INFORMATION SHOWN START

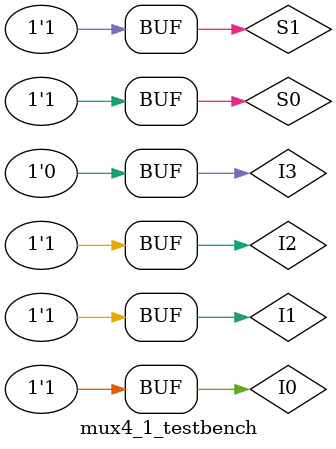
<source format=v>
`define DELAY 20
module mux4_1_testbench(); 
reg I0, I1, I2, I3, S0, S1;
wire Q;

mux4_1 text_mux4_1 ( Q, S1, S0, I3, I2, I1, I0 );

initial begin

S1 = 1'b0; S0 = 1'b0; I3 = 1'b1; I2 = 1'b0; I1 = 1'b0; I0 = 1'b0;
#`DELAY;
S1 = 1'b0; S0 = 1'b1; I3 = 1'b0; I2 = 1'b1; I1 = 1'b1; I0 = 1'b0;
#`DELAY;
S1 = 1'b1; S0 = 1'b0; I3 = 1'b0; I2 = 1'b0; I1 = 1'b1; I0 = 1'b0;
#`DELAY;
S1 = 1'b1; S0 = 1'b1; I3 = 1'b1; I2 = 1'b0; I1 = 1'b0; I0 = 1'b1;

#`DELAY;
S1 = 1'b0; S0 = 1'b0; I3 = 1'b1; I2 = 1'b1; I1 = 1'b1; I0 = 1'b0;
#`DELAY;
S1 = 1'b0; S0 = 1'b1; I3 = 1'b0; I2 = 1'b0; I1 = 1'b0; I0 = 1'b0;
#`DELAY;
S1 = 1'b1; S0 = 1'b0; I3 = 1'b0; I2 = 1'b0; I1 = 1'b0; I0 = 1'b0;
#`DELAY;
S1 = 1'b1; S0 = 1'b1; I3 = 1'b0; I2 = 1'b1; I1 = 1'b1; I0 = 1'b1;
#`DELAY;

end
 
 
initial
begin
$monitor("time = %2d, S1 = %1b, S0 = %1b, I3 = %1b, I2 = %1b, I1 = %1b, I0 = %1b, Q = %1b", $time, S1, S0, I3, I2, I1, I0, Q );
end
 
endmodule
</source>
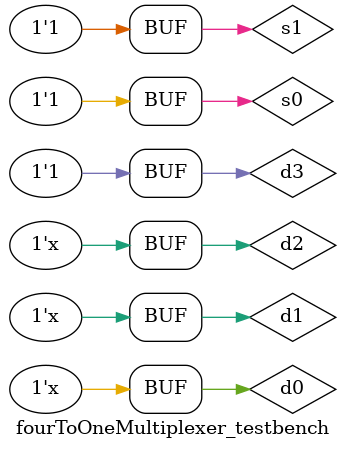
<source format=sv>
`timescale 1ns / 1ps


module fourToOneMultiplexer_testbench();
logic s1, s0, d0, d1, d2, d3;
logic y;

fourToOneMultiplexer dut(s1, s0, d0, d1, d2, d3, y);

// apply inputs one at a time
 initial begin
s1 = 0; s0 = 0; d0 = 0; #10;
d0 = 1; #10;

d0 = 1'bx; d2 = 1'bx; d3 = 1'bx;
s0 = 1; d1 = 0; #10;
d1 = 1;#10;

d0 = 1'bx; d1 = 1'bx; d3 = 1'bx; 
s1 = 1; s0 = 0; d2 = 0; #10;
d2 = 1;#10;

d0 = 1'bx; d1 = 1'bx; d2 = 1'bx; 
s0 = 1; d3 = 0; #10;
d3 = 1; #10;

end
endmodule

</source>
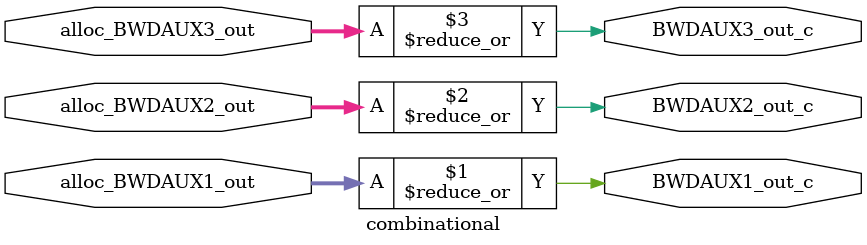
<source format=v>
`include "noc_parameters.v"

module combinational(alloc_BWDAUX1_out, alloc_BWDAUX2_out, alloc_BWDAUX3_out, BWDAUX1_out_c, BWDAUX2_out_c, BWDAUX3_out_c);

    parameter SWITCH_OUTPUTS = 4;

    input  [SWITCH_OUTPUTS - 1 : 0] alloc_BWDAUX1_out;
    input  [SWITCH_OUTPUTS - 1 : 0] alloc_BWDAUX2_out;
    input  [SWITCH_OUTPUTS - 1 : 0] alloc_BWDAUX3_out;
    output BWDAUX1_out_c;
    output BWDAUX2_out_c;
    output BWDAUX3_out_c;

    assign BWDAUX1_out_c = (| alloc_BWDAUX1_out); // OR reduction
    assign BWDAUX2_out_c = (| alloc_BWDAUX2_out); // OR reduction
    assign BWDAUX3_out_c = (| alloc_BWDAUX3_out); // OR reduction

endmodule

</source>
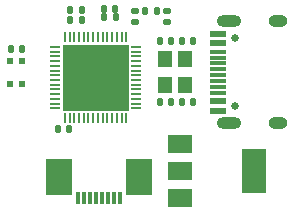
<source format=gbr>
%TF.GenerationSoftware,KiCad,Pcbnew,6.0.4*%
%TF.CreationDate,2022-06-17T20:55:26+08:00*%
%TF.ProjectId,holocubic,686f6c6f-6375-4626-9963-2e6b69636164,rev?*%
%TF.SameCoordinates,Original*%
%TF.FileFunction,Soldermask,Top*%
%TF.FilePolarity,Negative*%
%FSLAX46Y46*%
G04 Gerber Fmt 4.6, Leading zero omitted, Abs format (unit mm)*
G04 Created by KiCad (PCBNEW 6.0.4) date 2022-06-17 20:55:26*
%MOMM*%
%LPD*%
G01*
G04 APERTURE LIST*
G04 Aperture macros list*
%AMRoundRect*
0 Rectangle with rounded corners*
0 $1 Rounding radius*
0 $2 $3 $4 $5 $6 $7 $8 $9 X,Y pos of 4 corners*
0 Add a 4 corners polygon primitive as box body*
4,1,4,$2,$3,$4,$5,$6,$7,$8,$9,$2,$3,0*
0 Add four circle primitives for the rounded corners*
1,1,$1+$1,$2,$3*
1,1,$1+$1,$4,$5*
1,1,$1+$1,$6,$7*
1,1,$1+$1,$8,$9*
0 Add four rect primitives between the rounded corners*
20,1,$1+$1,$2,$3,$4,$5,0*
20,1,$1+$1,$4,$5,$6,$7,0*
20,1,$1+$1,$6,$7,$8,$9,0*
20,1,$1+$1,$8,$9,$2,$3,0*%
G04 Aperture macros list end*
%ADD10RoundRect,0.140000X0.140000X0.170000X-0.140000X0.170000X-0.140000X-0.170000X0.140000X-0.170000X0*%
%ADD11R,2.000000X1.500000*%
%ADD12R,2.000000X3.800000*%
%ADD13RoundRect,0.140000X-0.140000X-0.170000X0.140000X-0.170000X0.140000X0.170000X-0.140000X0.170000X0*%
%ADD14RoundRect,0.140000X-0.170000X0.140000X-0.170000X-0.140000X0.170000X-0.140000X0.170000X0.140000X0*%
%ADD15R,1.200000X1.400000*%
%ADD16C,0.650000*%
%ADD17R,1.450000X0.600000*%
%ADD18R,1.450000X0.300000*%
%ADD19O,1.600000X1.000000*%
%ADD20O,2.100000X1.000000*%
%ADD21RoundRect,0.147500X-0.147500X-0.172500X0.147500X-0.172500X0.147500X0.172500X-0.147500X0.172500X0*%
%ADD22RoundRect,0.050000X-0.050000X0.387500X-0.050000X-0.387500X0.050000X-0.387500X0.050000X0.387500X0*%
%ADD23RoundRect,0.050000X-0.387500X0.050000X-0.387500X-0.050000X0.387500X-0.050000X0.387500X0.050000X0*%
%ADD24R,5.600000X5.600000*%
%ADD25R,0.300000X1.100000*%
%ADD26R,2.300000X3.100000*%
%ADD27RoundRect,0.135000X-0.135000X-0.185000X0.135000X-0.185000X0.135000X0.185000X-0.135000X0.185000X0*%
%ADD28R,0.540000X0.540000*%
G04 APERTURE END LIST*
D10*
%TO.C,C17*%
X122380000Y-106300000D03*
X121420000Y-106300000D03*
%TD*%
D11*
%TO.C,U1*%
X135750000Y-114300000D03*
X135750000Y-116600000D03*
D12*
X142050000Y-116600000D03*
D11*
X135750000Y-118900000D03*
%TD*%
D10*
%TO.C,C10*%
X126380000Y-113050000D03*
X125420000Y-113050000D03*
%TD*%
D13*
%TO.C,C26*%
X129340000Y-103600000D03*
X130300000Y-103600000D03*
%TD*%
D14*
%TO.C,C8*%
X134650000Y-103070000D03*
X134650000Y-104030000D03*
%TD*%
%TO.C,C7*%
X131950000Y-103070000D03*
X131950000Y-104030000D03*
%TD*%
D13*
%TO.C,C25*%
X129330000Y-102890000D03*
X130290000Y-102890000D03*
%TD*%
D15*
%TO.C,Y1*%
X134450000Y-107100000D03*
X134450000Y-109300000D03*
X136150000Y-109300000D03*
X136150000Y-107100000D03*
%TD*%
D13*
%TO.C,C3*%
X134070000Y-110800000D03*
X135030000Y-110800000D03*
%TD*%
%TO.C,C9*%
X135920000Y-105600000D03*
X136880000Y-105600000D03*
%TD*%
%TO.C,C11*%
X135920000Y-110800000D03*
X136880000Y-110800000D03*
%TD*%
D16*
%TO.C,J2*%
X140400000Y-105360000D03*
X140400000Y-111140000D03*
D17*
X138955000Y-111500000D03*
X138955000Y-110700000D03*
D18*
X138955000Y-109500000D03*
X138955000Y-108500000D03*
X138955000Y-108000000D03*
X138955000Y-107000000D03*
D17*
X138955000Y-105800000D03*
X138955000Y-105000000D03*
X138955000Y-105000000D03*
X138955000Y-105800000D03*
D18*
X138955000Y-106500000D03*
X138955000Y-107500000D03*
X138955000Y-109000000D03*
X138955000Y-110000000D03*
D17*
X138955000Y-110700000D03*
X138955000Y-111500000D03*
D19*
X144050000Y-112570000D03*
D20*
X139870000Y-103930000D03*
D19*
X144050000Y-103930000D03*
D20*
X139870000Y-112570000D03*
%TD*%
D21*
%TO.C,L1*%
X132815000Y-103100000D03*
X133785000Y-103100000D03*
%TD*%
D22*
%TO.C,U2*%
X131200000Y-105262500D03*
X130800000Y-105262500D03*
X130400000Y-105262500D03*
X130000000Y-105262500D03*
X129600000Y-105262500D03*
X129200000Y-105262500D03*
X128800000Y-105262500D03*
X128400000Y-105262500D03*
X128000000Y-105262500D03*
X127600000Y-105262500D03*
X127200000Y-105262500D03*
X126800000Y-105262500D03*
X126400000Y-105262500D03*
X126000000Y-105262500D03*
D23*
X125162500Y-106100000D03*
X125162500Y-106500000D03*
X125162500Y-106900000D03*
X125162500Y-107300000D03*
X125162500Y-107700000D03*
X125162500Y-108100000D03*
X125162500Y-108500000D03*
X125162500Y-108900000D03*
X125162500Y-109300000D03*
X125162500Y-109700000D03*
X125162500Y-110100000D03*
X125162500Y-110500000D03*
X125162500Y-110900000D03*
X125162500Y-111300000D03*
D22*
X126000000Y-112137500D03*
X126400000Y-112137500D03*
X126800000Y-112137500D03*
X127200000Y-112137500D03*
X127600000Y-112137500D03*
X128000000Y-112137500D03*
X128400000Y-112137500D03*
X128800000Y-112137500D03*
X129200000Y-112137500D03*
X129600000Y-112137500D03*
X130000000Y-112137500D03*
X130400000Y-112137500D03*
X130800000Y-112137500D03*
X131200000Y-112137500D03*
D23*
X132037500Y-111300000D03*
X132037500Y-110900000D03*
X132037500Y-110500000D03*
X132037500Y-110100000D03*
X132037500Y-109700000D03*
X132037500Y-109300000D03*
X132037500Y-108900000D03*
X132037500Y-108500000D03*
X132037500Y-108100000D03*
X132037500Y-107700000D03*
X132037500Y-107300000D03*
X132037500Y-106900000D03*
X132037500Y-106500000D03*
X132037500Y-106100000D03*
D24*
X128600000Y-108700000D03*
%TD*%
D25*
%TO.C,J1*%
X130650000Y-118850000D03*
X130150000Y-118850000D03*
X129650000Y-118850000D03*
X129150000Y-118850000D03*
X128650000Y-118850000D03*
X128150000Y-118850000D03*
X127650000Y-118850000D03*
X127150000Y-118850000D03*
D26*
X132320000Y-117150000D03*
X125480000Y-117150000D03*
%TD*%
D27*
%TO.C,R1*%
X126427500Y-102950000D03*
X127447500Y-102950000D03*
%TD*%
D10*
%TO.C,C5*%
X127417500Y-103850000D03*
X126457500Y-103850000D03*
%TD*%
D28*
%TO.C,MK1*%
X122387100Y-107307400D03*
X122387100Y-109207400D03*
X121377100Y-109207400D03*
X121377100Y-107307400D03*
%TD*%
D13*
%TO.C,C6*%
X134070000Y-105600000D03*
X135030000Y-105600000D03*
%TD*%
M02*

</source>
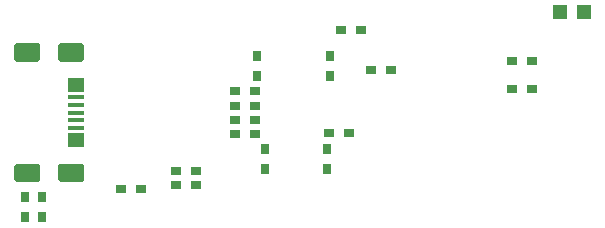
<source format=gbp>
G04 #@! TF.GenerationSoftware,KiCad,Pcbnew,5.1.6*
G04 #@! TF.CreationDate,2020-07-12T14:31:33+01:00*
G04 #@! TF.ProjectId,CY7CBreakout,43593743-4272-4656-916b-6f75742e6b69,rev?*
G04 #@! TF.SameCoordinates,PX7270e00PY7270e00*
G04 #@! TF.FileFunction,Paste,Bot*
G04 #@! TF.FilePolarity,Positive*
%FSLAX46Y46*%
G04 Gerber Fmt 4.6, Leading zero omitted, Abs format (unit mm)*
G04 Created by KiCad (PCBNEW 5.1.6) date 2020-07-12 14:31:33*
%MOMM*%
%LPD*%
G01*
G04 APERTURE LIST*
%ADD10R,1.400000X1.200000*%
%ADD11R,1.400000X0.400000*%
%ADD12R,1.200000X1.200000*%
%ADD13R,0.900000X0.800000*%
%ADD14R,0.800000X0.900000*%
G04 APERTURE END LIST*
G04 #@! TO.C,JP1*
G36*
G01*
X2500000Y18300000D02*
X700000Y18300000D01*
G75*
G02*
X500000Y18500000I0J200000D01*
G01*
X500000Y19700000D01*
G75*
G02*
X700000Y19900000I200000J0D01*
G01*
X2500000Y19900000D01*
G75*
G02*
X2700000Y19700000I0J-200000D01*
G01*
X2700000Y18500000D01*
G75*
G02*
X2500000Y18300000I-200000J0D01*
G01*
G37*
G36*
G01*
X6200000Y18300000D02*
X4400000Y18300000D01*
G75*
G02*
X4200000Y18500000I0J200000D01*
G01*
X4200000Y19700000D01*
G75*
G02*
X4400000Y19900000I200000J0D01*
G01*
X6200000Y19900000D01*
G75*
G02*
X6400000Y19700000I0J-200000D01*
G01*
X6400000Y18500000D01*
G75*
G02*
X6200000Y18300000I-200000J0D01*
G01*
G37*
G36*
G01*
X6200000Y8100000D02*
X4400000Y8100000D01*
G75*
G02*
X4200000Y8300000I0J200000D01*
G01*
X4200000Y9500000D01*
G75*
G02*
X4400000Y9700000I200000J0D01*
G01*
X6200000Y9700000D01*
G75*
G02*
X6400000Y9500000I0J-200000D01*
G01*
X6400000Y8300000D01*
G75*
G02*
X6200000Y8100000I-200000J0D01*
G01*
G37*
G36*
G01*
X2500000Y8100000D02*
X700000Y8100000D01*
G75*
G02*
X500000Y8300000I0J200000D01*
G01*
X500000Y9500000D01*
G75*
G02*
X700000Y9700000I200000J0D01*
G01*
X2500000Y9700000D01*
G75*
G02*
X2700000Y9500000I0J-200000D01*
G01*
X2700000Y8300000D01*
G75*
G02*
X2500000Y8100000I-200000J0D01*
G01*
G37*
D10*
X5700000Y16350000D03*
X5700000Y11650000D03*
D11*
X5700000Y12700000D03*
X5700000Y15300000D03*
X5700000Y14650000D03*
X5700000Y14000000D03*
X5700000Y13350000D03*
G04 #@! TD*
D12*
G04 #@! TO.C,C18*
X48700000Y22500000D03*
X46700000Y22500000D03*
G04 #@! TD*
D13*
G04 #@! TO.C,C17*
X44350000Y16000000D03*
X42650000Y16000000D03*
G04 #@! TD*
G04 #@! TO.C,C16*
X42650000Y18400000D03*
X44350000Y18400000D03*
G04 #@! TD*
D14*
G04 #@! TO.C,R6*
X1400000Y6850000D03*
X1400000Y5150000D03*
G04 #@! TD*
G04 #@! TO.C,C15*
X2800000Y5150000D03*
X2800000Y6850000D03*
G04 #@! TD*
D13*
G04 #@! TO.C,R4*
X14150000Y7900000D03*
X15850000Y7900000D03*
G04 #@! TD*
G04 #@! TO.C,C14*
X20850000Y12200000D03*
X19150000Y12200000D03*
G04 #@! TD*
G04 #@! TO.C,C13*
X20850000Y13400000D03*
X19150000Y13400000D03*
G04 #@! TD*
G04 #@! TO.C,C12*
X20850000Y14600000D03*
X19150000Y14600000D03*
G04 #@! TD*
D14*
G04 #@! TO.C,C11*
X21000000Y17100000D03*
X21000000Y18800000D03*
G04 #@! TD*
G04 #@! TO.C,C10*
X27250000Y17100000D03*
X27250000Y18800000D03*
G04 #@! TD*
G04 #@! TO.C,C9*
X21750000Y10900000D03*
X21750000Y9200000D03*
G04 #@! TD*
G04 #@! TO.C,C8*
X27000000Y10900000D03*
X27000000Y9200000D03*
G04 #@! TD*
D13*
G04 #@! TO.C,C7*
X27150000Y12250000D03*
X28850000Y12250000D03*
G04 #@! TD*
G04 #@! TO.C,C6*
X20850000Y15800000D03*
X19150000Y15800000D03*
G04 #@! TD*
G04 #@! TO.C,C5*
X11250000Y7500000D03*
X9550000Y7500000D03*
G04 #@! TD*
G04 #@! TO.C,R3*
X14150000Y9100000D03*
X15850000Y9100000D03*
G04 #@! TD*
G04 #@! TO.C,C4*
X32350000Y17600000D03*
X30650000Y17600000D03*
G04 #@! TD*
G04 #@! TO.C,C3*
X29850000Y21000000D03*
X28150000Y21000000D03*
G04 #@! TD*
M02*

</source>
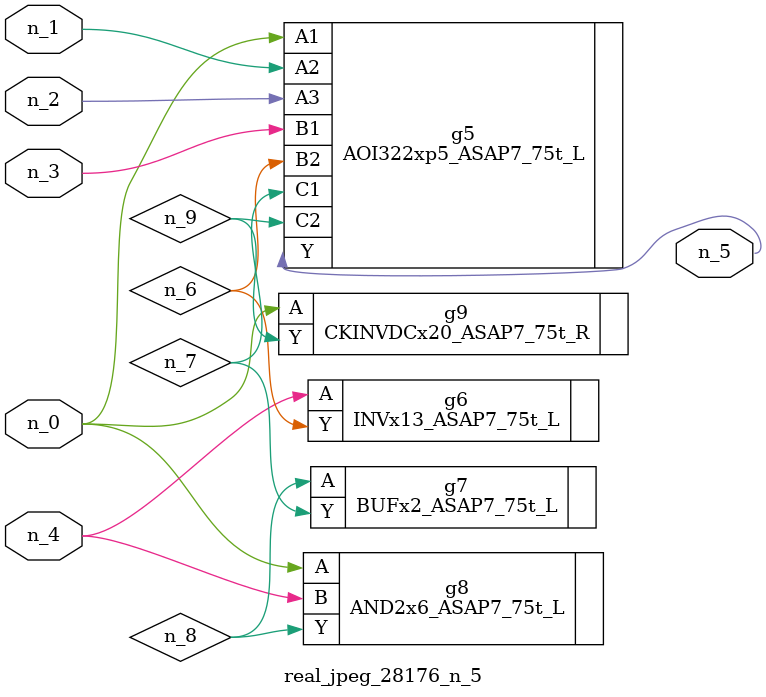
<source format=v>
module real_jpeg_28176_n_5 (n_4, n_0, n_1, n_2, n_3, n_5);

input n_4;
input n_0;
input n_1;
input n_2;
input n_3;

output n_5;

wire n_8;
wire n_6;
wire n_7;
wire n_9;

AOI322xp5_ASAP7_75t_L g5 ( 
.A1(n_0),
.A2(n_1),
.A3(n_2),
.B1(n_3),
.B2(n_6),
.C1(n_7),
.C2(n_9),
.Y(n_5)
);

AND2x6_ASAP7_75t_L g8 ( 
.A(n_0),
.B(n_4),
.Y(n_8)
);

CKINVDCx20_ASAP7_75t_R g9 ( 
.A(n_0),
.Y(n_9)
);

INVx13_ASAP7_75t_L g6 ( 
.A(n_4),
.Y(n_6)
);

BUFx2_ASAP7_75t_L g7 ( 
.A(n_8),
.Y(n_7)
);


endmodule
</source>
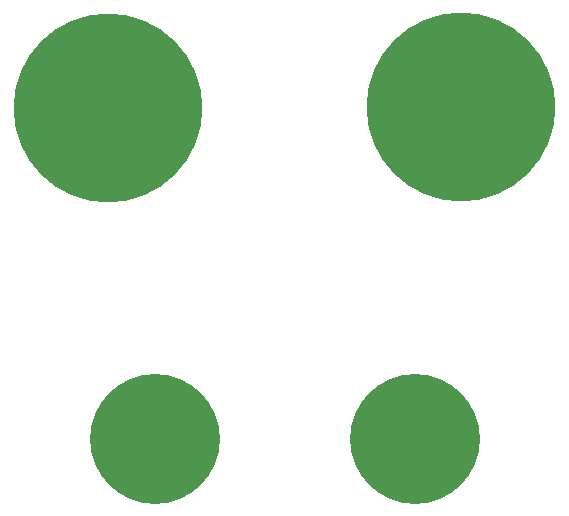
<source format=gbr>
%TF.GenerationSoftware,KiCad,Pcbnew,5.1.7-a382d34a8~88~ubuntu16.04.1*%
%TF.CreationDate,2021-09-09T22:43:01+02:00*%
%TF.ProjectId,korad_kel103_converter,6b6f7261-645f-46b6-956c-3130335f636f,rev?*%
%TF.SameCoordinates,Original*%
%TF.FileFunction,Soldermask,Bot*%
%TF.FilePolarity,Negative*%
%FSLAX46Y46*%
G04 Gerber Fmt 4.6, Leading zero omitted, Abs format (unit mm)*
G04 Created by KiCad (PCBNEW 5.1.7-a382d34a8~88~ubuntu16.04.1) date 2021-09-09 22:43:01*
%MOMM*%
%LPD*%
G01*
G04 APERTURE LIST*
%ADD10C,0.900000*%
%ADD11C,11.000000*%
%ADD12C,16.000000*%
G04 APERTURE END LIST*
D10*
%TO.C,J4*%
X144818019Y-88818019D03*
X143500000Y-92000000D03*
X144818019Y-95181981D03*
X148000000Y-96500000D03*
X151181981Y-95181981D03*
X152500000Y-92000000D03*
X151181981Y-88818019D03*
X148000000Y-87500000D03*
D11*
X148000000Y-92000000D03*
%TD*%
D10*
%TO.C,J3*%
X122818019Y-88818019D03*
X121500000Y-92000000D03*
X122818019Y-95181981D03*
X126000000Y-96500000D03*
X129181981Y-95181981D03*
X130500000Y-92000000D03*
X129181981Y-88818019D03*
X126000000Y-87500000D03*
D11*
X126000000Y-92000000D03*
%TD*%
D12*
%TO.C,J2*%
X151900000Y-63900000D03*
%TD*%
%TO.C,J1*%
X122000000Y-64000000D03*
%TD*%
M02*

</source>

INFORMATION SHOWN END

- **INSTRUCTIONS FOR THE TASK**:
Leaving out each picture, repeat exactly the lines above from the one that contains "X132037500Y-106100000D03*" through the one that contains "G04 #@! TF.FileFunction,Paste,Bot*".

- **FINISHED EXERCISE**:
X132037500Y-106100000D03*
D24*
X128600000Y-108700000D03*
%TD*%
D25*
%TO.C,J1*%
X130650000Y-118850000D03*
X130150000Y-118850000D03*
X129650000Y-118850000D03*
X129150000Y-118850000D03*
X128650000Y-118850000D03*
X128150000Y-118850000D03*
X127650000Y-118850000D03*
X127150000Y-118850000D03*
D26*
X132320000Y-117150000D03*
X125480000Y-117150000D03*
%TD*%
D27*
%TO.C,R1*%
X126427500Y-102950000D03*
X127447500Y-102950000D03*
%TD*%
D10*
%TO.C,C5*%
X127417500Y-103850000D03*
X126457500Y-103850000D03*
%TD*%
D28*
%TO.C,MK1*%
X122387100Y-107307400D03*
X122387100Y-109207400D03*
X121377100Y-109207400D03*
X121377100Y-107307400D03*
%TD*%
D13*
%TO.C,C6*%
X134070000Y-105600000D03*
X135030000Y-105600000D03*
%TD*%
M02*

</source>
<source format=gbp>
G04 #@! TF.GenerationSoftware,KiCad,Pcbnew,5.1.6*
G04 #@! TF.CreationDate,2020-07-12T14:31:33+01:00*
G04 #@! TF.ProjectId,CY7CBreakout,43593743-4272-4656-916b-6f75742e6b69,rev?*
G04 #@! TF.SameCoordinates,PX7270e00PY7270e00*
G04 #@! TF.FileFunction,Paste,Bot*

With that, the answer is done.